I love Ruby too. Sadly, Treat and stanford-core-nlp all appear to have be broken given the latest 3.6.0 update to the Stanford NLP lib.

My approach thus far has been to write a simple wrapper script around the library (in it's native language) and then do a standard output of the result set in JSON.

Then within Ruby, I just do a `shell`, capture the result and do a JSON parse on the response. It's crude, but works reliably well, I don't have to worry about any bridge libraries supporting the latest language version.

> if your’e thinking about developing a real, production-ready, data science project in ruby - don’t.

Why is this? Are there inherent limitations in the language that has Ruby taking a backseat to Python in ML and maths/statistical applications? Or is it just due to neglect by the community?

(I started leaning ruby about ten months ago and have only just started to gain some proficiency, so I do not know much about the workings of the ecosystem - or the innards of ruby for that matter)

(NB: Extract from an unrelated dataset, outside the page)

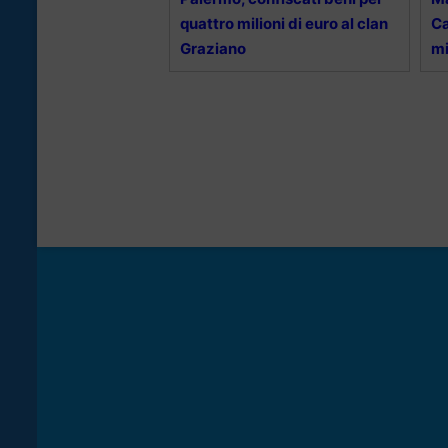
quattro milioni di euro al clan
Ca
Graziano
mi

I'm not sure if there are inherent language limitations (not that much of an expert), but know there's more momentum around Python for ML/data science work, mainly as a result of a few good resources specifically for it, which has encouraged more libraries and developer support to focus on it.

So perhaps less about neglect from the Ruby community, and more proactive-ness from the Python one.

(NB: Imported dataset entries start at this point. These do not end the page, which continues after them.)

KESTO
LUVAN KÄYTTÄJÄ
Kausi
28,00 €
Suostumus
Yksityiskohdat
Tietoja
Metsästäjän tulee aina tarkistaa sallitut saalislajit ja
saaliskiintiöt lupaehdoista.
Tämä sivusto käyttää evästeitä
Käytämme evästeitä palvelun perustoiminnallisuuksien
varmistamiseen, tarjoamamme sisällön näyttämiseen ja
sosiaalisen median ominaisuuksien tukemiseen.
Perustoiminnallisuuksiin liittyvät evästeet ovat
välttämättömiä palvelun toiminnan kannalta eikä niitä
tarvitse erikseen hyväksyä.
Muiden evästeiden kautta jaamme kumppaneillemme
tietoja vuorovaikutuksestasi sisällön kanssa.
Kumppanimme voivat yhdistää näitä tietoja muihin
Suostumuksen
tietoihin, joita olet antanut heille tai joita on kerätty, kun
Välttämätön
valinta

I think the key factor here has been numpy, the scientific library for python. Academics used python because of it, and they are the ones who wrote the neural networks tooling.

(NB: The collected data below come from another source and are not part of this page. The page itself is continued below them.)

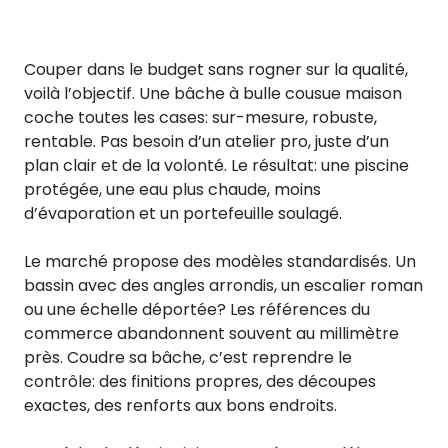
Couper dans le budget sans rogner sur la qualité,
voilà l’objectif. Une bâche à bulle cousue maison
coche toutes les cases: sur-mesure, robuste,
rentable. Pas besoin d’un atelier pro, juste d’un
plan clair et de la volonté. Le résultat: une piscine
protégée, une eau plus chaude, moins
d’évaporation et un portefeuille soulagé.
Le marché propose des modèles standardisés. Un
bassin avec des angles arrondis, un escalier roman
ou une échelle déportée? Les références du
commerce abandonnent souvent au millimètre
près. Coudre sa bâche, c’est reprendre le
contrôle: des finitions propres, des découpes
exactes, des renforts aux bons endroits.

We probably can expect to see implementations in all languages at some point. Floating point errors are not even that a big deal since we're dealing with statistics anyway.

That being said, neural networks are very resource/computation heavy. I wrote one in golang and cut my execution time in half just by encoding my matrices as flat arrays instead of two dimensional arrays. If ruby is to be used to build neural networks, it will need to perform the big work in a binary binding, like tensorflow does with its C++ layer.

I doubt that anybody is thinking of actually running the networks in ruby, or python, or even C on the GPU. They're all run on the GPU anyway.